Why it works: "Decision" triggers the task type. Naming an owner triggers people extraction. The context gives the embedding meaningful content to match against later.
2. Person Note
[Name] — [what happened or what you learned about them].
Example: Marcus — mentioned he's overwhelmed since the reorg. Wants to move to the platform team. His wife just had a baby.
Why it works: Leading with a name triggers person_note classification and people extraction. Everything after the dash becomes searchable context about that person.
3. Insight Capture
Insight: [the thing you realized]. Triggered by: [what made you think of it].
Example: Insight: Our onboarding flow assumes users already understand permissions. Triggered by: watching a new hire struggle for 20 minutes with role setup.
Why it works: "Insight" triggers idea type.
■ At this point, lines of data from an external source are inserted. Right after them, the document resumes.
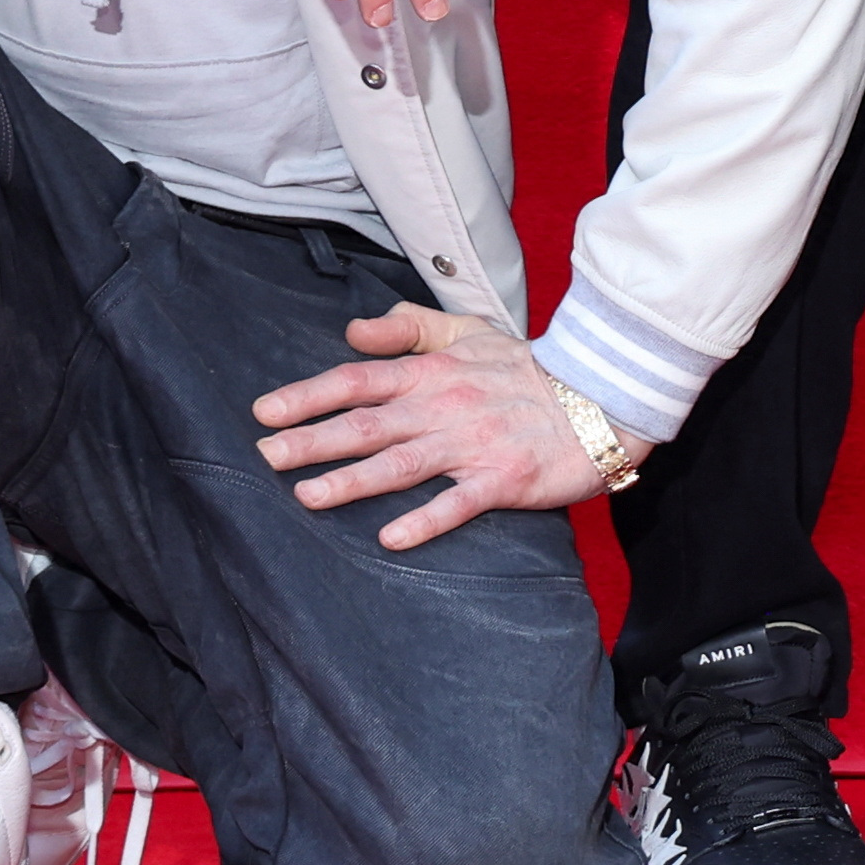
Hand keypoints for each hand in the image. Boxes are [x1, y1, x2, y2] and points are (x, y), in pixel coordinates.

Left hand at [251, 303, 612, 550]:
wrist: (600, 394)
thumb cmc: (525, 369)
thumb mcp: (468, 331)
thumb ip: (409, 327)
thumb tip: (353, 330)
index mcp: (432, 373)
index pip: (358, 380)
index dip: (309, 395)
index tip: (265, 412)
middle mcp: (444, 407)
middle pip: (368, 423)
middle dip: (313, 439)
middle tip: (265, 456)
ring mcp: (473, 445)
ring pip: (403, 464)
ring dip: (354, 480)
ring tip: (308, 496)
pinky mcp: (504, 480)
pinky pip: (459, 503)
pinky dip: (426, 520)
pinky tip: (391, 538)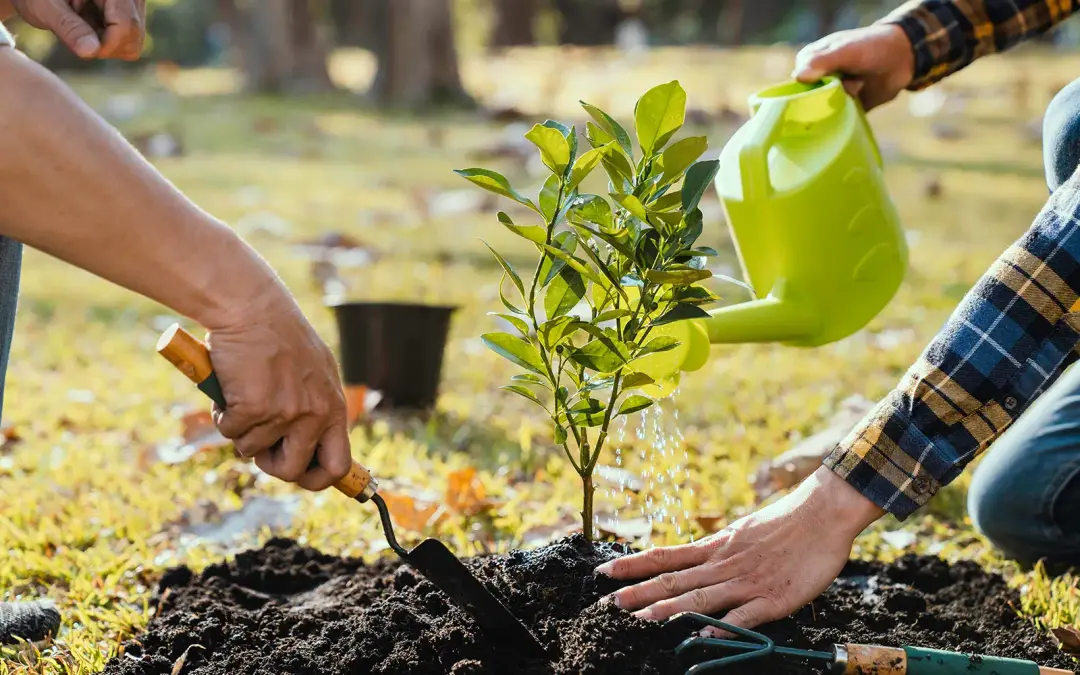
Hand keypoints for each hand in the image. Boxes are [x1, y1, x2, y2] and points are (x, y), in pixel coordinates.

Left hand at [12, 0, 145, 59]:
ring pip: (135, 41)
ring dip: (106, 44)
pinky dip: (109, 41)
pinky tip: (89, 25)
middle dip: (105, 45)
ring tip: (81, 25)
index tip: (77, 45)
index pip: (128, 25)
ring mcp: (135, 3)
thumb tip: (90, 53)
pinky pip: (131, 40)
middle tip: (75, 31)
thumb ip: (68, 28)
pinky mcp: (134, 12)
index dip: (105, 45)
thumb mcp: (46, 7)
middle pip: (134, 36)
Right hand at [205, 290, 352, 491]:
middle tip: (259, 442)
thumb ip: (317, 408)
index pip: (338, 465)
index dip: (317, 479)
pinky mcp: (254, 407)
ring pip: (252, 450)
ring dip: (241, 429)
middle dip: (269, 463)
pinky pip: (230, 431)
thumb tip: (311, 448)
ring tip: (243, 394)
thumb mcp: (315, 374)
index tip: (301, 477)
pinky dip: (223, 415)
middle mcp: (315, 415)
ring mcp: (285, 413)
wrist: (253, 307)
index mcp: (334, 407)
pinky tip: (229, 389)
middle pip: (292, 471)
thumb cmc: (279, 337)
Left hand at [595, 467, 883, 631]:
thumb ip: (719, 550)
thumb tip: (693, 561)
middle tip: (609, 602)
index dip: (633, 565)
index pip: (666, 556)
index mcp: (717, 547)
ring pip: (702, 597)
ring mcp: (748, 581)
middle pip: (676, 579)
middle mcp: (725, 563)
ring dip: (670, 609)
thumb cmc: (786, 522)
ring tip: (642, 619)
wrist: (823, 512)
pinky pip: (744, 615)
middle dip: (640, 592)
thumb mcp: (742, 532)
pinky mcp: (774, 598)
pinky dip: (723, 625)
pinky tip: (703, 634)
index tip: (603, 572)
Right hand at [792, 24, 914, 110]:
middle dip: (824, 103)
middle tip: (848, 90)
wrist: (903, 58)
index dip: (806, 92)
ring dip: (837, 110)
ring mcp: (830, 95)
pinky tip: (852, 113)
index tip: (827, 87)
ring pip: (821, 113)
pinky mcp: (844, 108)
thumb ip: (823, 62)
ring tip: (857, 92)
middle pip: (807, 102)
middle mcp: (816, 80)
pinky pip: (836, 121)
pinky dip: (842, 122)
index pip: (795, 85)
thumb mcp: (846, 51)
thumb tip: (798, 77)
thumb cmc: (871, 47)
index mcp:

Including the trigger gives the embedding richer semantic content and helps you remember the original context months later.
4. Meeting Debrief
Meeting with [who] about [topic]. Key points: [the important stuff]. Action items: [what happens next].
Example: Meeting with design team about the dashboard redesign. Key points: they want to cut three panels, keep the revenue chart, add a trend line. Action items: I send them the API spec by Thursday, they send revised mocks by Monday.
Why it works: Hits multiple extraction targets at once — people, topics, action items, dates. Dense captures like this are the highest-value entries in your brain.
5. The AI Save
Saving from [AI tool]: [the key takeaway or output worth keeping].
Example: Saving from Claude: Framework for evaluating vendor proposals — score on integration effort (40%), maintenance burden (30%), and switching cost (30%). Weight integration highest because that's where every past vendor has surprised us.
Why it works: "Saving from [tool]" creates a natural reference classification. The content itself becomes searchable across every AI you use. This is how you stop losing good AI output to chat history graveyards.